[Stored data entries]
____________________
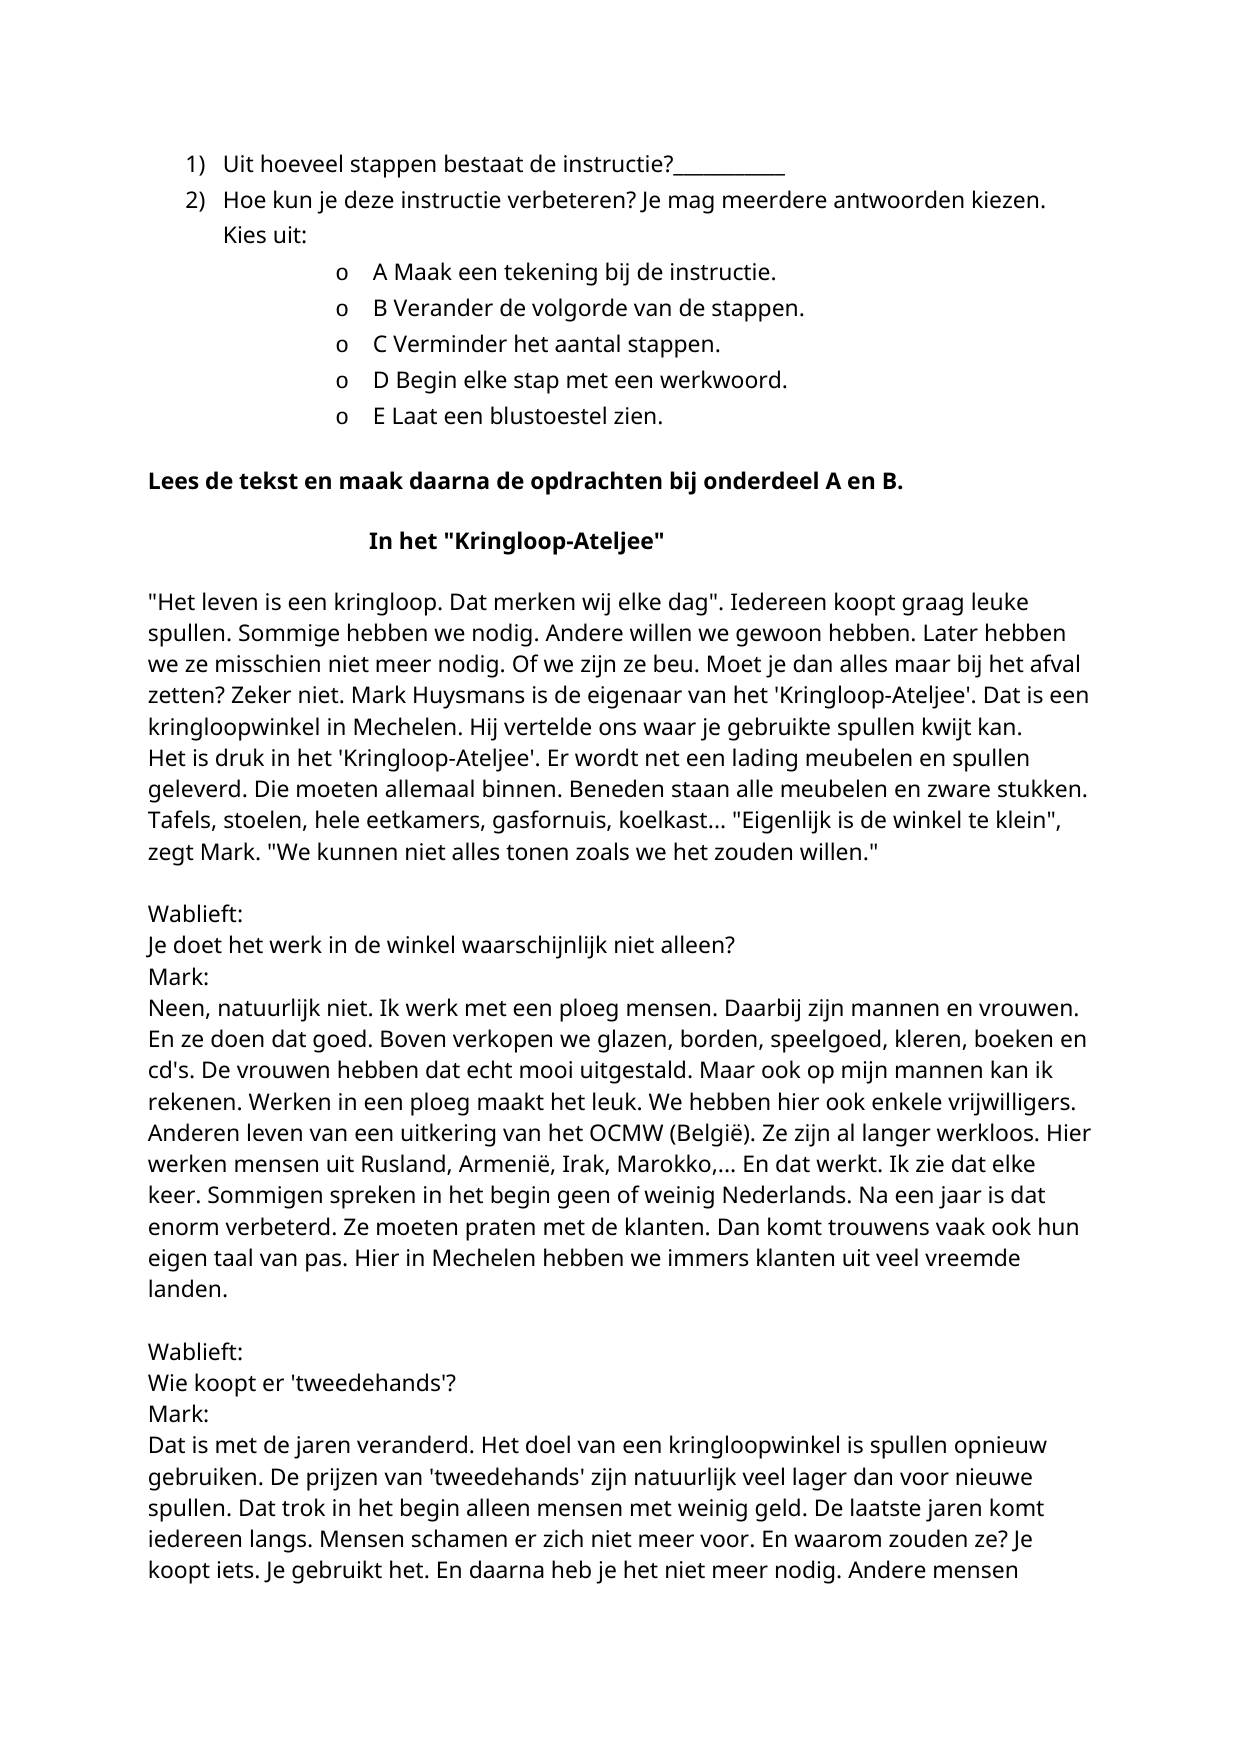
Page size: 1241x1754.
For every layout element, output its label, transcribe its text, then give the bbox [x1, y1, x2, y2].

list Hoe kun je deze instructie verbeteren? Je mag meerdere antwoorden kiezen. Kies uit: [185, 183, 1093, 251]
text In het "Kringloop-Ateljee" [295, 525, 1093, 556]
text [148, 586, 1093, 1586]
list B Verander de volgorde van de stappen. [335, 291, 1093, 323]
list E Laat een blustoestel zien. [335, 399, 1093, 431]
text Lees de tekst en maak daarna de opdrachten bij onderdeel A en B. [148, 465, 1093, 496]
list C Verminder het aantal stappen. [335, 327, 1093, 359]
list A Maak een tekening bij de instructie. [335, 255, 1093, 287]
list Uit hoeveel stappen bestaat de instructie?___________ [185, 148, 1093, 179]
list D Begin elke stap met een werkwoord. [335, 363, 1093, 395]
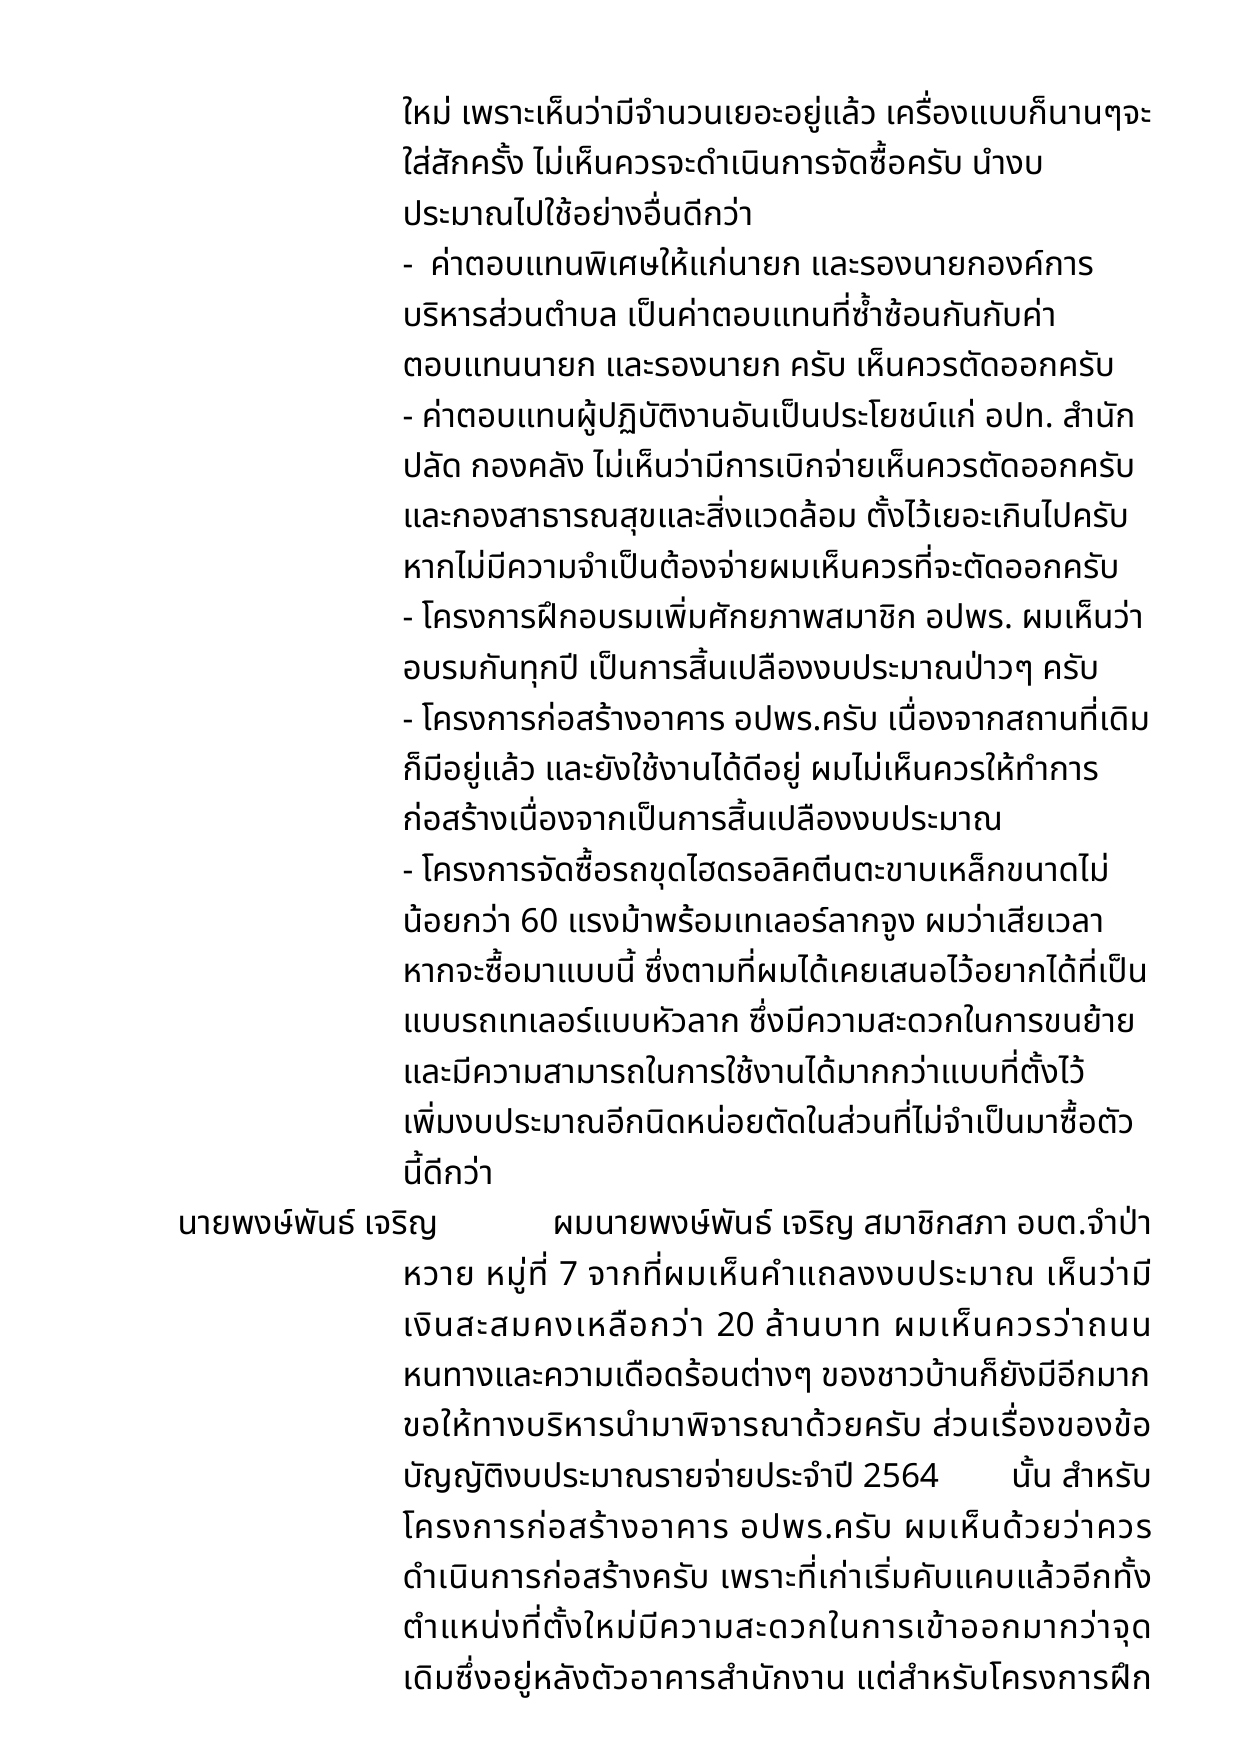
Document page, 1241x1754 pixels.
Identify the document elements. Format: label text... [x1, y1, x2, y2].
____________________
- _WHAT THE EXERCISE ASKS_
Reproduce every line above exactly, pictures excluded.

- _SOLUTION_
Page size: 1241x1754.
For every layout element, output its label, transcribe its text, then give the bbox [x1, y1, x2, y2].

list Hoe kun je deze instructie verbeteren? Je mag meerdere antwoorden kiezen. Kies uit: [185, 183, 1093, 251]
text In het "Kringloop-Ateljee" [295, 525, 1093, 556]
text [148, 586, 1093, 1586]
list B Verander de volgorde van de stappen. [335, 291, 1093, 323]
list E Laat een blustoestel zien. [335, 399, 1093, 431]
text Lees de tekst en maak daarna de opdrachten bij onderdeel A en B. [148, 465, 1093, 496]
list C Verminder het aantal stappen. [335, 327, 1093, 359]
list A Maak een tekening bij de instructie. [335, 255, 1093, 287]
list Uit hoeveel stappen bestaat de instructie?___________ [185, 148, 1093, 179]
list D Begin elke stap met een werkwoord. [335, 363, 1093, 395]
Document page, 1241x1754 pixels.
Identify the document elements. Format: label text... [x1, y1, x2, y2].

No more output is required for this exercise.